Figure understanding rows
*** Begin section ***
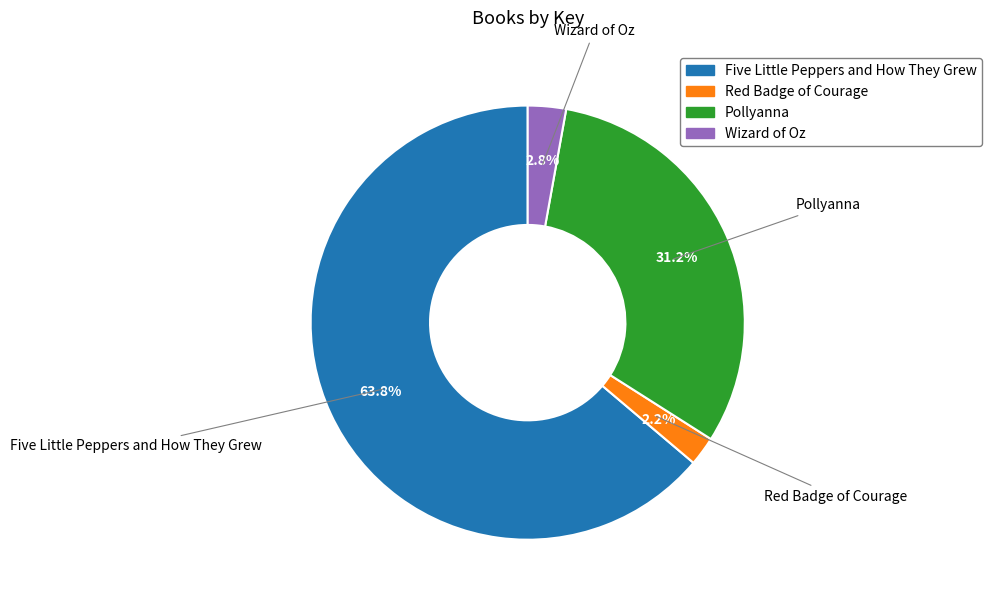

To the nearest percent, what is the difference between the Red Badge of Courage and Pollyanna slice percentages?

29%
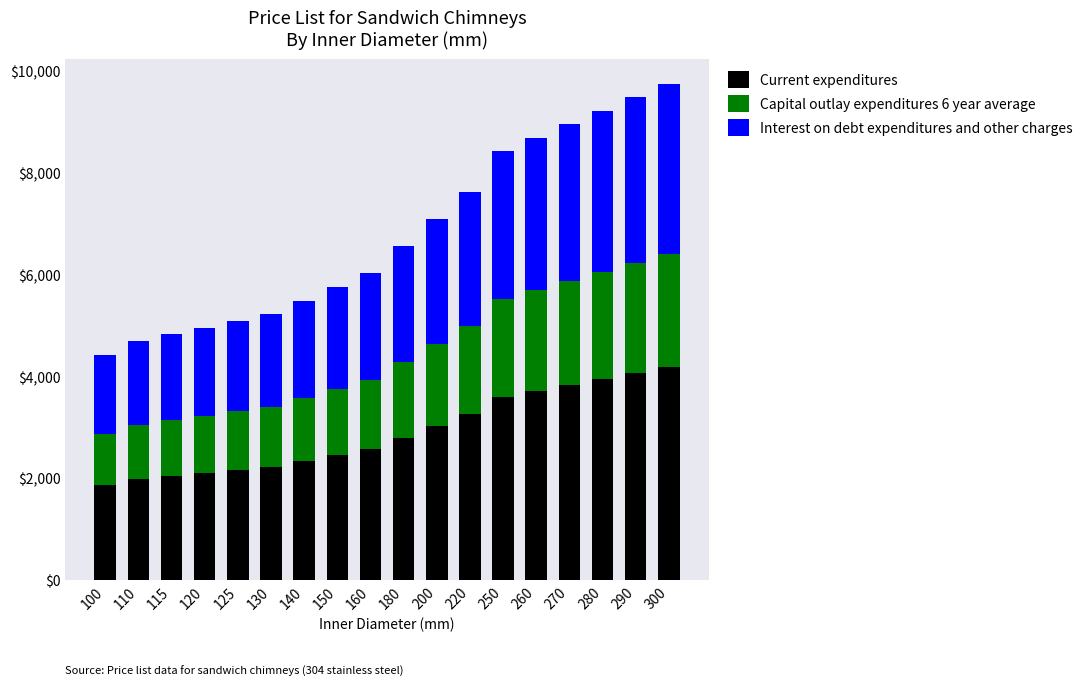

What is the maximum value for Current expenditures?

4177.4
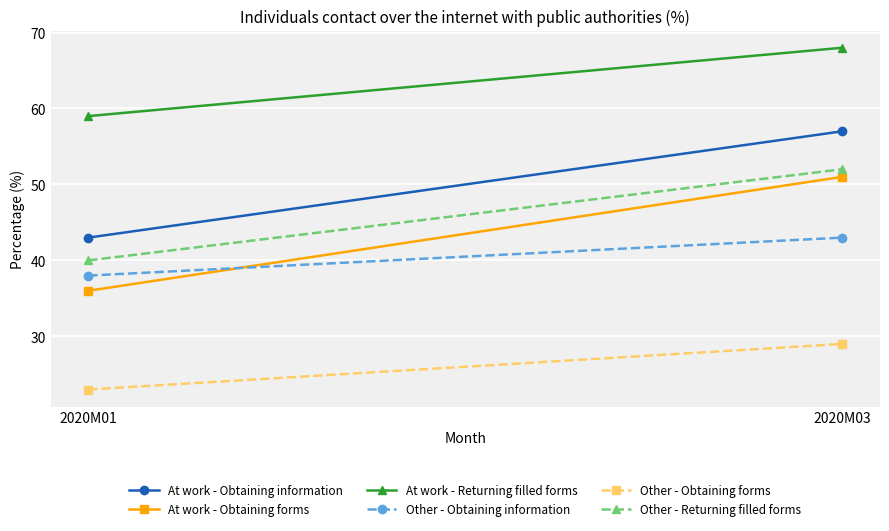

Rank the categories by At work - Returning filled forms value from lowest to highest.

2020M01, 2020M03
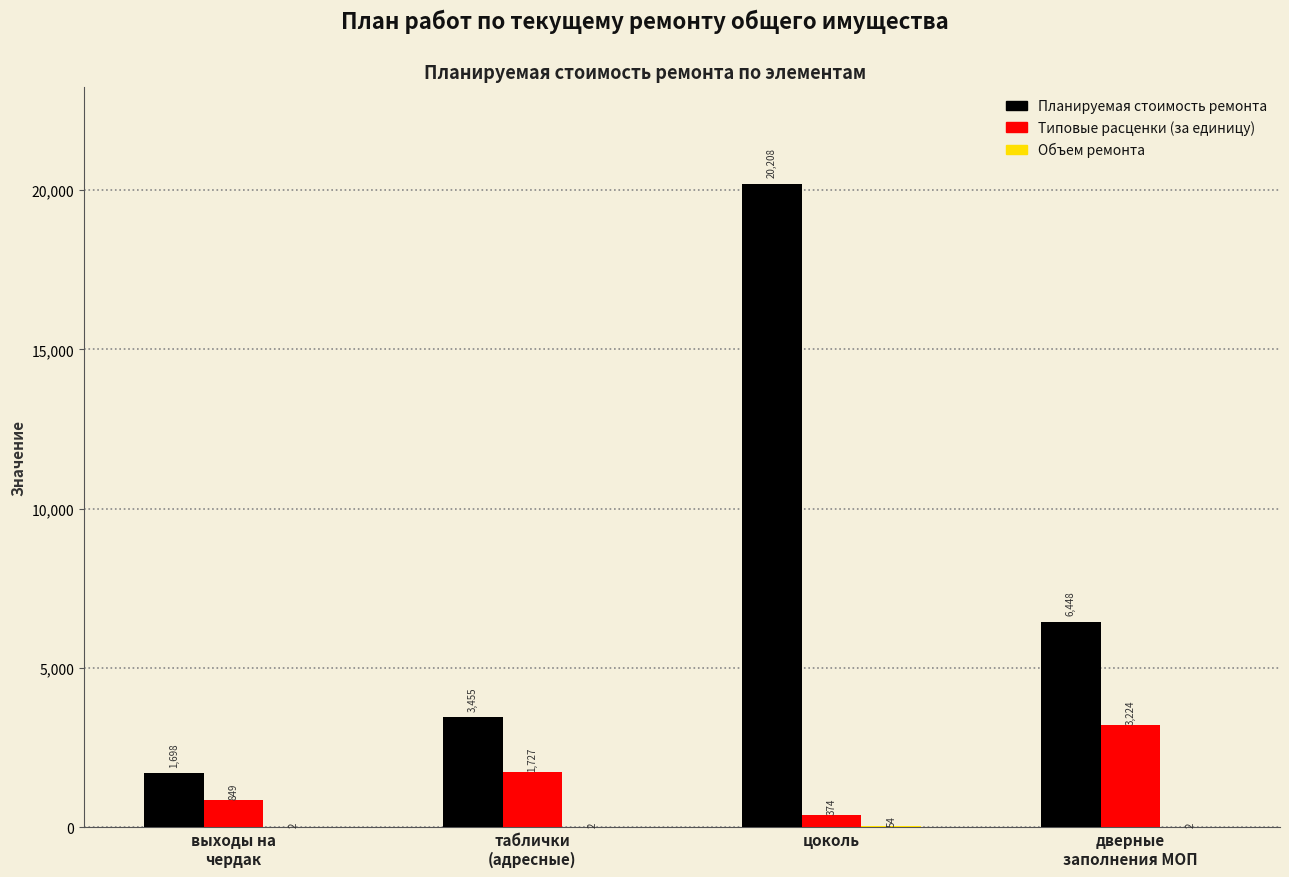

Does the chart contain stacked bars?

No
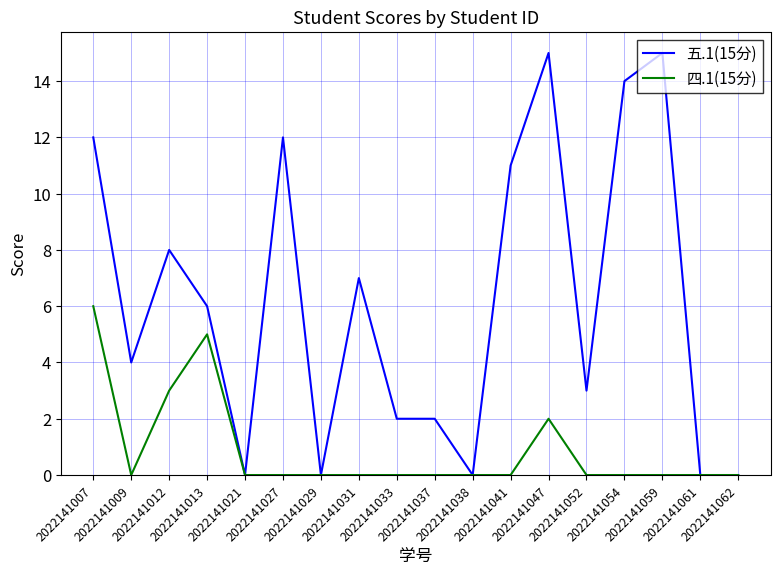

True or false: 五.1(15分) has more than 2 interior local peaks.

True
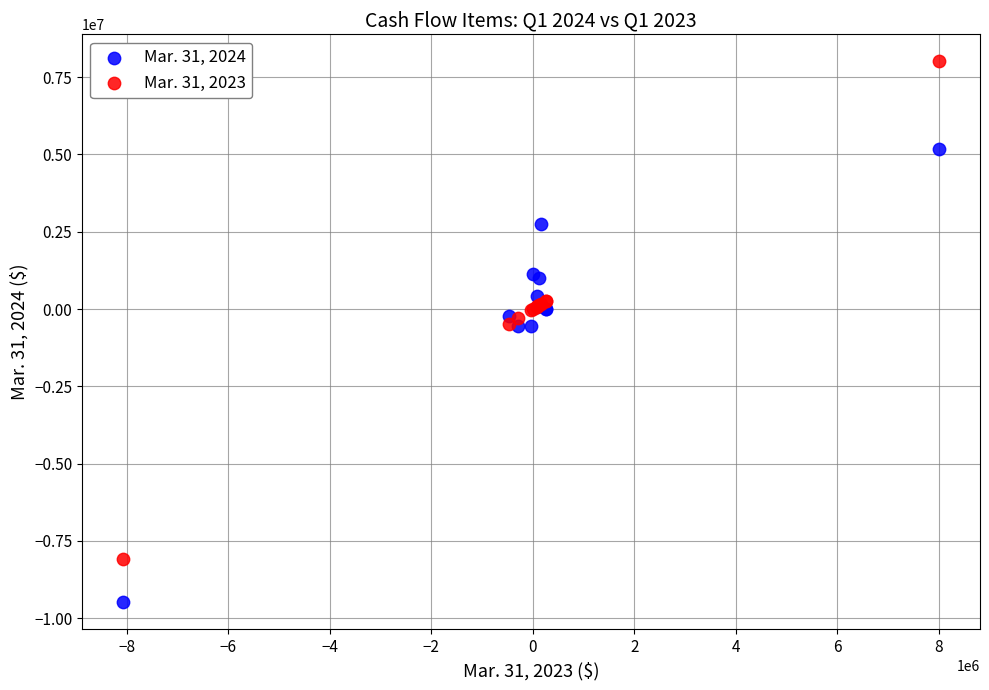

Which series has the widest spread of Y values?

Mar. 31, 2023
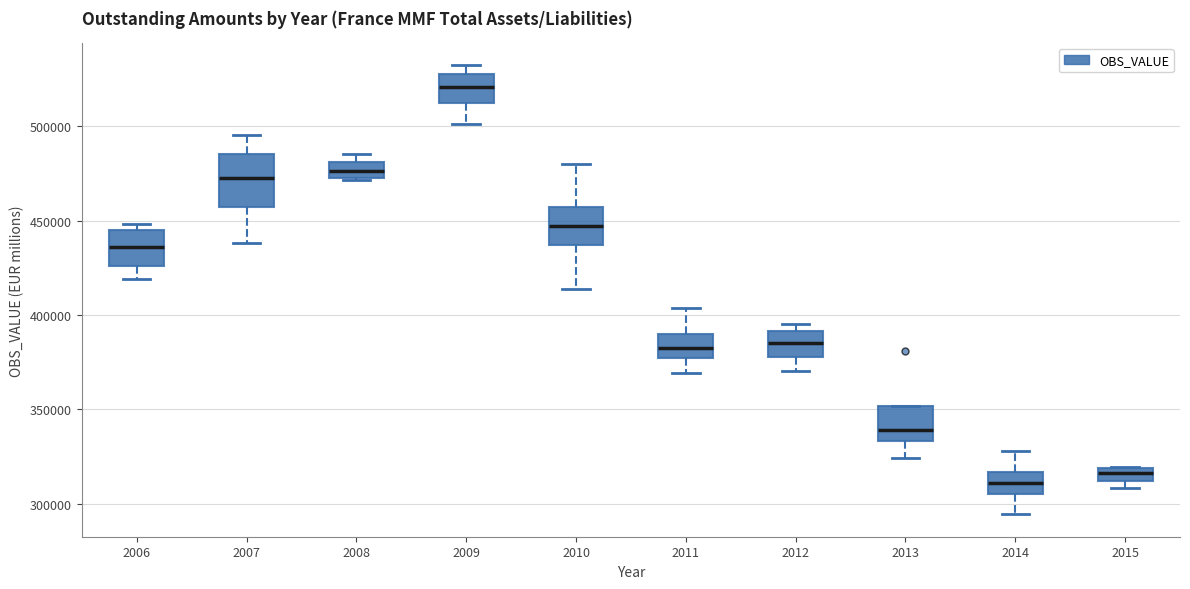

Which box's median line is the lowest?

2014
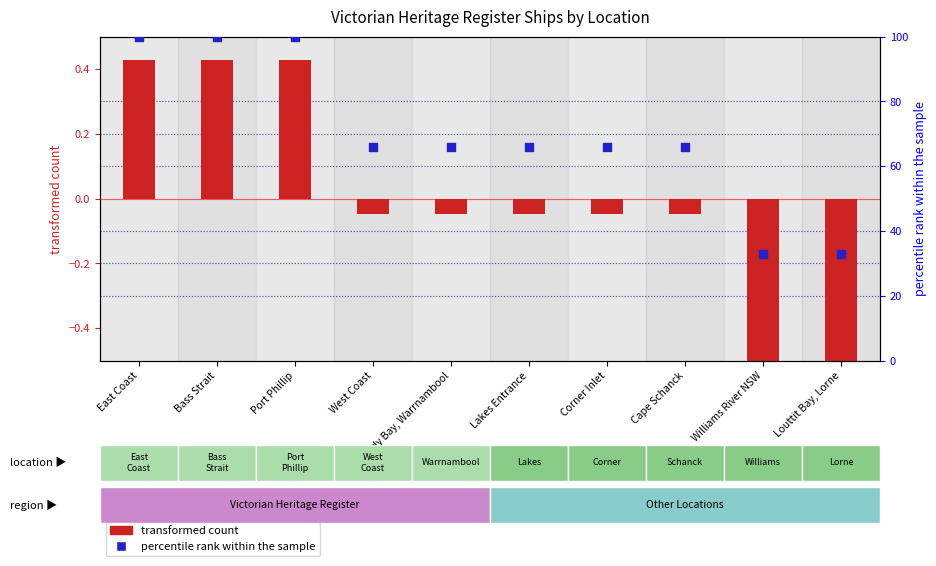

Which series has the largest total across all categories?

percentile rank within the sample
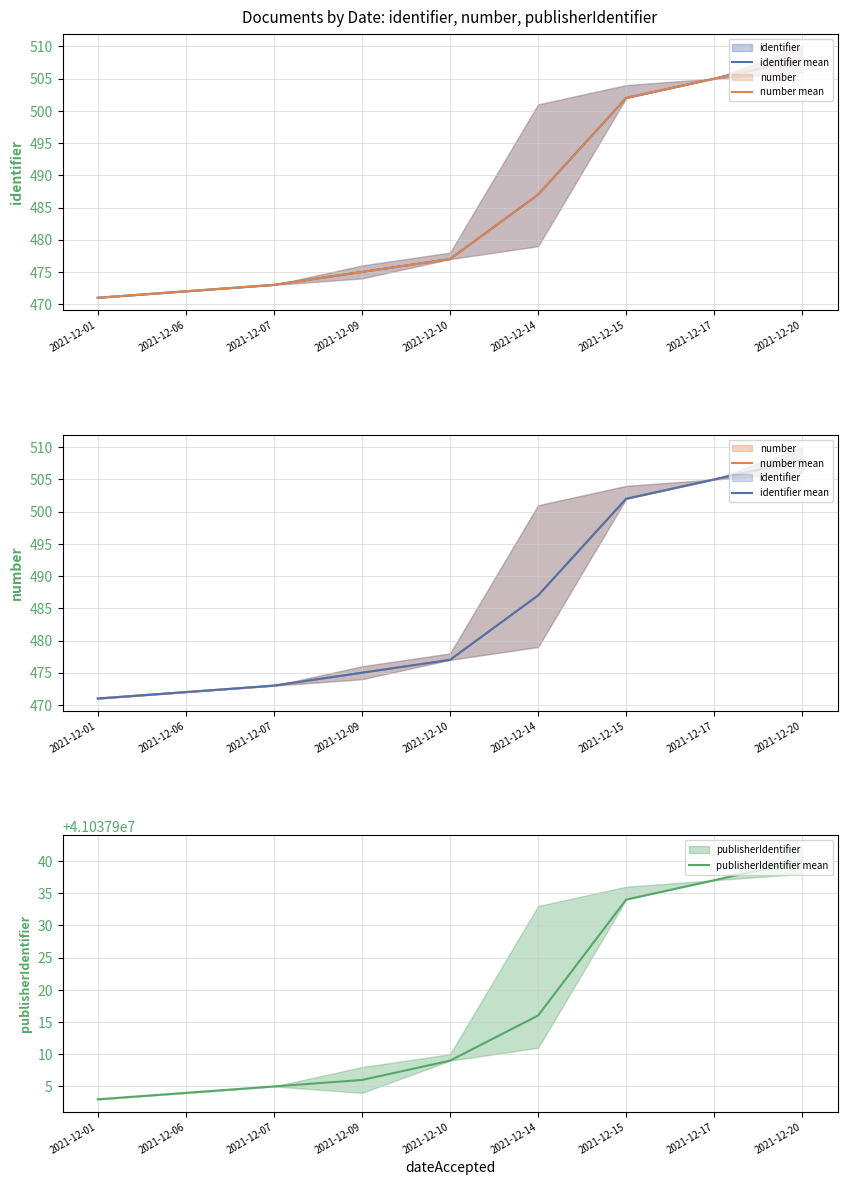

The publisherIdentifier mean series shows 70225645 at 2021-12-10. True or false?

False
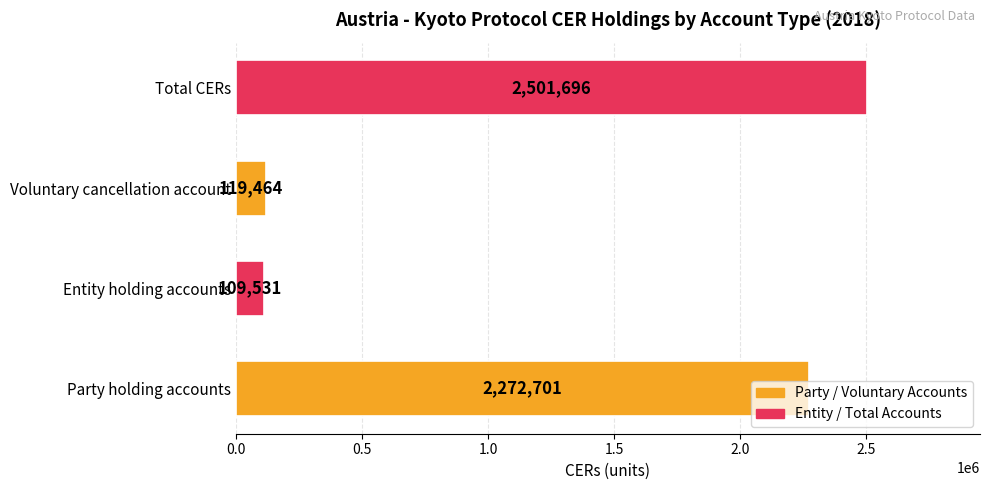

What is the sum of the values at Total CERs and Party holding accounts?

4774397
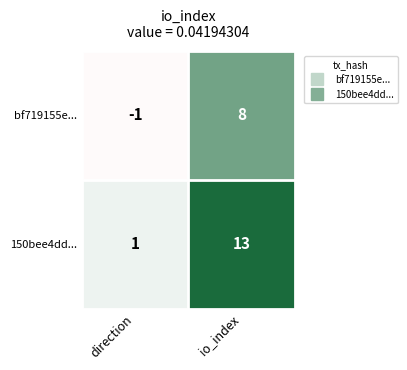

Reading right to left, transcribe all the data shown in this chart.

bf719155e...: io_index=8	direction=-1
150bee4dd...: io_index=13	direction=1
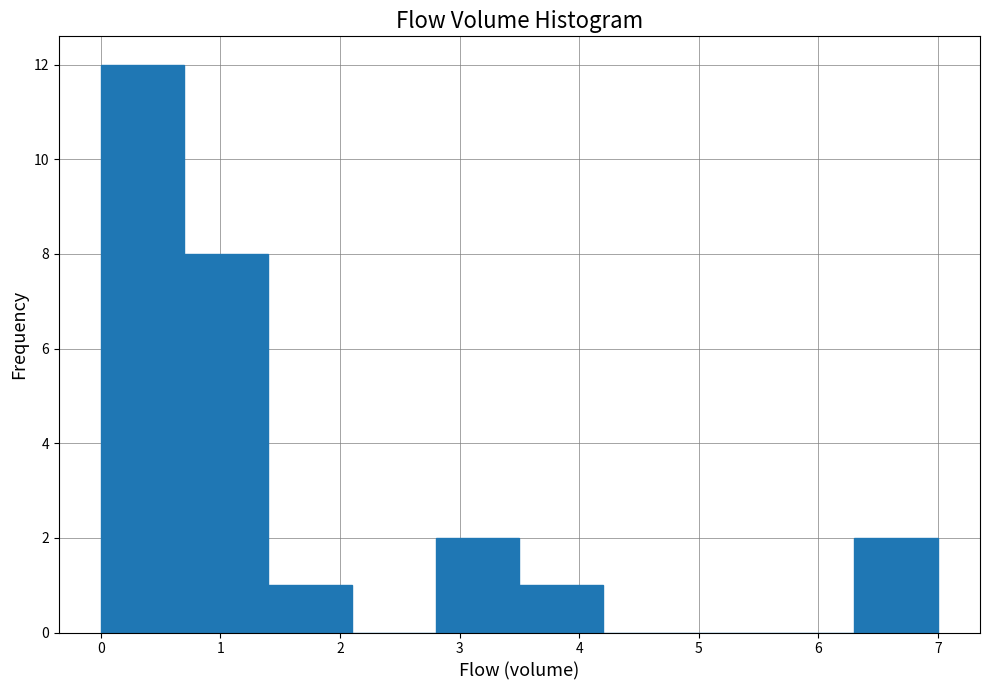

Over which range of the x-axis is the bar tallest?

0.0 to 0.7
*** End section ***
*Exercise aim:* Please repeat every row above word for word, leaving out the pictures.

*Exercise output:*
To the nearest percent, what is the difference between the Red Badge of Courage and Pollyanna slice percentages?

29%

What is the maximum value for Current expenditures?

4177.4

Rank the categories by At work - Returning filled forms value from lowest to highest.

2020M01, 2020M03

Does the chart contain stacked bars?

No

True or false: 五.1(15分) has more than 2 interior local peaks.

True

Which series has the widest spread of Y values?

Mar. 31, 2023

Which box's median line is the lowest?

2014

Which series has the largest total across all categories?

percentile rank within the sample

The publisherIdentifier mean series shows 70225645 at 2021-12-10. True or false?

False

What is the sum of the values at Total CERs and Party holding accounts?

4774397

Reading right to left, transcribe all the data shown in this chart.

bf719155e...: io_index=8	direction=-1
150bee4dd...: io_index=13	direction=1

Over which range of the x-axis is the bar tallest?

0.0 to 0.7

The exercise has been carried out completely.